| THE PROBLEM |
Leave every picture out and give back the lines below from the first through the line that holds "right knee: (614, 845)", exactly as written.

| EXTRACTED RECORDS |
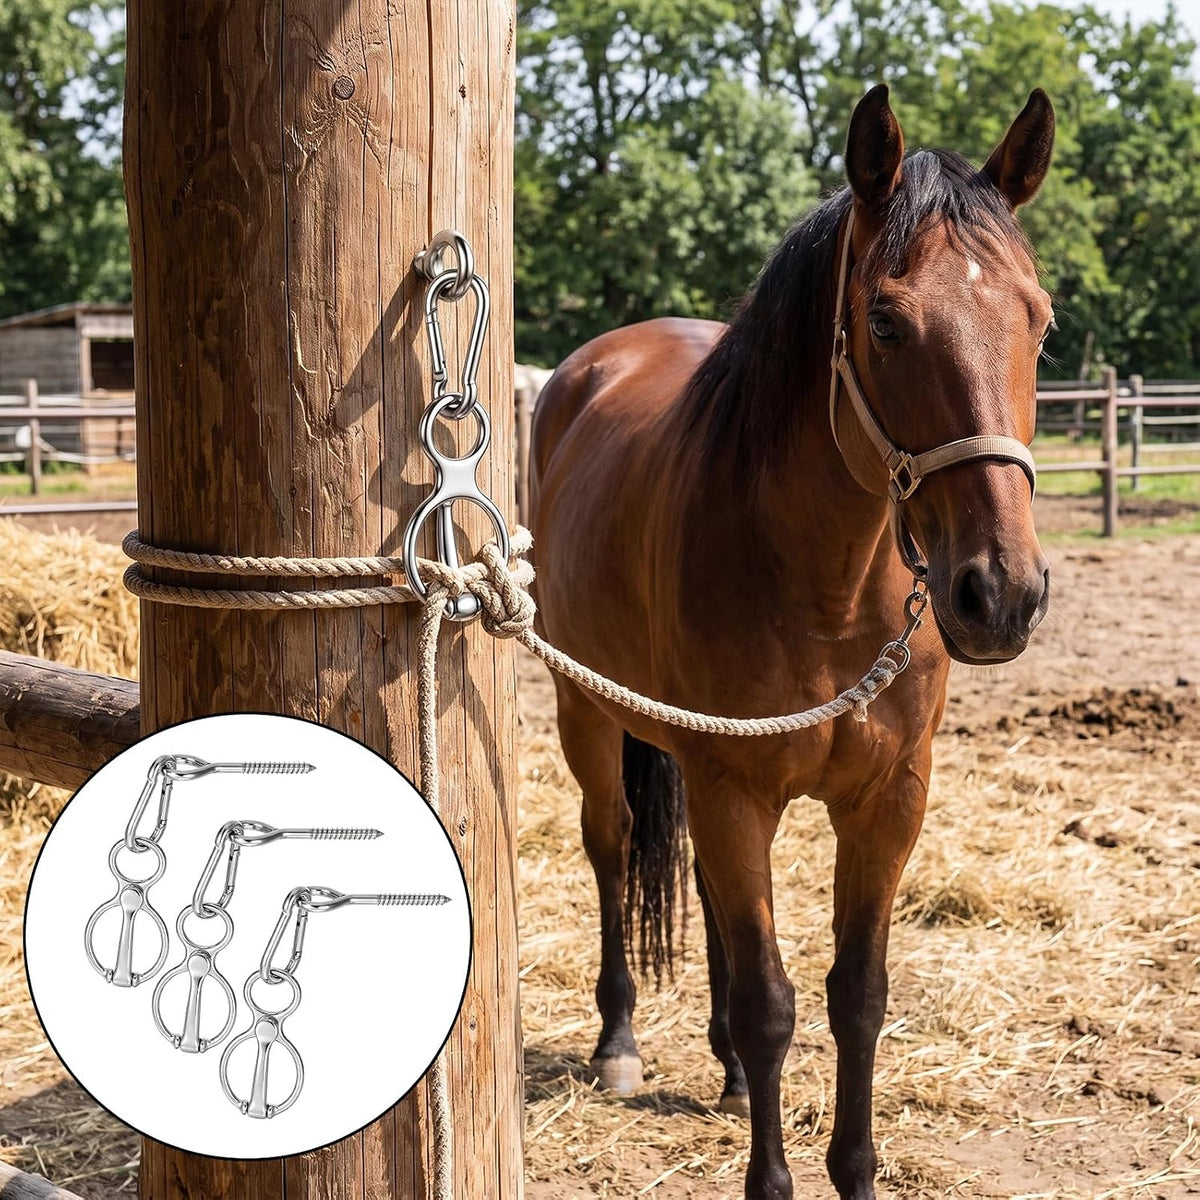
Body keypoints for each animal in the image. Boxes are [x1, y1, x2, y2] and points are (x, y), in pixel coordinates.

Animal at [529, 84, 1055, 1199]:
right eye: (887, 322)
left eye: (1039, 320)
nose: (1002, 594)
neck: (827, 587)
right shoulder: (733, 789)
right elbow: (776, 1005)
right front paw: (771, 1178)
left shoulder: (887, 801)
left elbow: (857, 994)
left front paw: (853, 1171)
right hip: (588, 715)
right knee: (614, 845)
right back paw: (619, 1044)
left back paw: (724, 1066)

| RESPONSE BELOW |
Body keypoints for each animal in the image. Boxes are [x1, y1, x2, y2] and points are (x, y), in pixel coordinates.

Animal at [529, 84, 1055, 1199]:
right eye: (887, 322)
left eye: (1039, 320)
nose: (1002, 594)
neck: (827, 587)
right shoulder: (733, 789)
right elbow: (776, 1005)
right front paw: (771, 1178)
left shoulder: (887, 801)
left elbow: (857, 994)
left front paw: (853, 1171)
right hip: (588, 715)
right knee: (614, 845)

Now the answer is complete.